# Objective 1:
In the credit agreement text, what percentage of the disposed intellectual property's orderly liquidation value must be prepaid when intellectual property is disposed?
# Objective 2:
Continue the credit agreement text from its last sentence.

# Text shown:
The Company may make voluntary prepayments of the loans outstanding under the Amended BoA Credit Agreement, subject to the payment of customary “breakage” costs with respect to LIBOR-based borrowings and, in certain cases, to the prepayment premium set forth in the Amended BoA Credit Agreement.  Additionally, the Company is mandated to make prepayments (without payment of a premium or penalty) under the Amended BoA Credit Agreement amounting to: (i) the loans outstanding under the Amended BoA Credit Agreement plus, (a) where intellectual property is disposed, 50.0% of the disposed intellectual property’s orderly liquidation value, and (b) where any other assets constituting collateral are disposed or upon the receipt of certain insurance proceeds, 100% of the net proceeds thereof, subject to certain reinvestment rights; and (ii) the Amended Tranche A-1 Loans to the extent that the outstanding principal amount thereof exceeds 15.0% of the orderly liquidation value of the registered trademarks owned by the BoA Facility Loan Parties.    The loans under the Amended BoA Credit Agreement are subject to quarterly amortization payments of $2.5 million through September 30, 2020, $3.25 million through September 30, 2021 and $4 million for each fiscal quarter thereafter.

# Material:

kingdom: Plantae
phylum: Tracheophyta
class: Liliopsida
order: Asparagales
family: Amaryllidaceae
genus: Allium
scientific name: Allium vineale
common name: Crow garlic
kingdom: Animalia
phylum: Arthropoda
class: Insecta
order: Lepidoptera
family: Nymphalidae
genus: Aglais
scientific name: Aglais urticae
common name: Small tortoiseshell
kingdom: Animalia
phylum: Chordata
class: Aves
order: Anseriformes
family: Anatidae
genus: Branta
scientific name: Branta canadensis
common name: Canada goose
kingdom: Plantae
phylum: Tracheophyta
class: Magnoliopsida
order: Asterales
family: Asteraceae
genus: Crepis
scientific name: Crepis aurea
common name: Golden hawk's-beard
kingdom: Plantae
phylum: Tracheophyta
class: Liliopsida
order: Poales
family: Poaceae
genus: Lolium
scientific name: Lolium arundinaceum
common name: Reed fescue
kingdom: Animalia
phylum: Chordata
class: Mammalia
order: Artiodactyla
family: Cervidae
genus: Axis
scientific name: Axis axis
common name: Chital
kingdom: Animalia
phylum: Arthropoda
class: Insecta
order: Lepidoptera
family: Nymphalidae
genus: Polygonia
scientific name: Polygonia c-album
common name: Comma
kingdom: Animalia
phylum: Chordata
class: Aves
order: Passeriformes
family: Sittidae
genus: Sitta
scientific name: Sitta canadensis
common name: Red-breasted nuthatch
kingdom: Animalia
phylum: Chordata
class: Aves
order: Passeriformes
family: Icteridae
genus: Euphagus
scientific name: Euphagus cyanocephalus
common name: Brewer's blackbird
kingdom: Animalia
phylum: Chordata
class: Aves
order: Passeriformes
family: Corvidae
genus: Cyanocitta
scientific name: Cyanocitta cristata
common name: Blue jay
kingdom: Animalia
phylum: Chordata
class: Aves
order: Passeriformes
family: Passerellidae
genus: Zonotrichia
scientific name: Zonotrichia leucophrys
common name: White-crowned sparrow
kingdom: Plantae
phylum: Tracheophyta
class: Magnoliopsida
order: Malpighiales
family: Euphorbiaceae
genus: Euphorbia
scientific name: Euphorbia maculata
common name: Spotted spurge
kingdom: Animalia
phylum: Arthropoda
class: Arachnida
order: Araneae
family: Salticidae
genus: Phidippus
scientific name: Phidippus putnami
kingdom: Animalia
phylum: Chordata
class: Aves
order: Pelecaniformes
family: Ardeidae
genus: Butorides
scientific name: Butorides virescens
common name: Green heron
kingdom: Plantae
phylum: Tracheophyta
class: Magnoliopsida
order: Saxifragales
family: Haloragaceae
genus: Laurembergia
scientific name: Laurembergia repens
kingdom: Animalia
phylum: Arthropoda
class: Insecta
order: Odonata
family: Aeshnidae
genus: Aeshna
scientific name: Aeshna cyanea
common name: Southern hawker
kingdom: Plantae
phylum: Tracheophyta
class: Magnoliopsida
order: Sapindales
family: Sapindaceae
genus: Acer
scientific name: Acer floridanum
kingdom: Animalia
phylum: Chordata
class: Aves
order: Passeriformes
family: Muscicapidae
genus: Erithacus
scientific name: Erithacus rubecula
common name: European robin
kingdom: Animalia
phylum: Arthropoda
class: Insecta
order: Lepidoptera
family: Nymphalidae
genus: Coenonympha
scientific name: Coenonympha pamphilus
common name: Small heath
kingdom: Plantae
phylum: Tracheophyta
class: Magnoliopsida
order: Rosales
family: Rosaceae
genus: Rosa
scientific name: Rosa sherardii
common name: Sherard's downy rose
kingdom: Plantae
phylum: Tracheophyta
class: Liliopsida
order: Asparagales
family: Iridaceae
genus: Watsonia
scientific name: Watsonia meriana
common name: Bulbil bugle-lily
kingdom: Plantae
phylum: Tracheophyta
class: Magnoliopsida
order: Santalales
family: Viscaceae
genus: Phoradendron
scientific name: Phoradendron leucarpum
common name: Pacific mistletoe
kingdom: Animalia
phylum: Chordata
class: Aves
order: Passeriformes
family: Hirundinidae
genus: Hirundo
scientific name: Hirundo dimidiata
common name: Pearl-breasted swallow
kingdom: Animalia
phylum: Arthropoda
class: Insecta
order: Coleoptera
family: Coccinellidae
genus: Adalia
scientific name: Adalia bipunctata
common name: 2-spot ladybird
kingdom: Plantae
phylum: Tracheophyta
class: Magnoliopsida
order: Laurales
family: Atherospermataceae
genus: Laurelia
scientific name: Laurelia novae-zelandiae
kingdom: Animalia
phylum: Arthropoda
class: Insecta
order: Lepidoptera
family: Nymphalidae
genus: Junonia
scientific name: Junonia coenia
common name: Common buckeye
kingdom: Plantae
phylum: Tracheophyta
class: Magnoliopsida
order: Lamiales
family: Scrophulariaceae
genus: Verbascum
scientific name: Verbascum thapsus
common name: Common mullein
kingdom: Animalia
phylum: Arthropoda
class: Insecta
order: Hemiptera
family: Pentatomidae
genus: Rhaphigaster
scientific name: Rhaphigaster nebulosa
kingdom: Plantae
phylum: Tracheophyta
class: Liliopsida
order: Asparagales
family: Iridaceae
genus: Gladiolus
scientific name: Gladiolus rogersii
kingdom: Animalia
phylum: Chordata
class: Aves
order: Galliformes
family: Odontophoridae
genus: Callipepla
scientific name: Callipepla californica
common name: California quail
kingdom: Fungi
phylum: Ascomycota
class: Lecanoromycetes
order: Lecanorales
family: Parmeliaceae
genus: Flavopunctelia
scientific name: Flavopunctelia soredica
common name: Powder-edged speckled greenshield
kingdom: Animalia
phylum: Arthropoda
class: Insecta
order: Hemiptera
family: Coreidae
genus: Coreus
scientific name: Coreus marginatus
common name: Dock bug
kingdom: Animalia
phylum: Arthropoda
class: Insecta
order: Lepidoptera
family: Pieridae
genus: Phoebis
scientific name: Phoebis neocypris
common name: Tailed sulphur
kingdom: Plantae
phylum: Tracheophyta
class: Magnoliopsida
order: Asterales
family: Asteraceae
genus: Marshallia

# Answer 1:
50.0%

# Answer 2:
 

The Amended BoA Credit Agreement contains customary representations and warranties and customary affirmative and negative covenants applicable to the BoA Facility Loan Parties and their subsidiaries. Moreover, the Amended BoA Credit Agreement contains financial covenants that require the BoA Facility Loan Parties and their subsidiaries to (i) maintain a positive net income (as defined in the Amended BoA Credit Agreement) (ii) satisfy a maximum loan to value ratio initially set at 50.0% (applicable to the Amended Revolving Loans and Amended Tranche A Loans) decreasing over the term of the Amended BoA Credit Agreement until reaching a final maximum loan to value ratio of 42.5% and (iii) satisfy a maximum consolidated first lien leverage ratio, initially set at 3.875:1.00, decreasing over the term of the Amended BoA Credit Agreement until reaching a final maximum ratio of 2.875:1.00 for the fiscal quarter ending September 30, 2022 and thereafter.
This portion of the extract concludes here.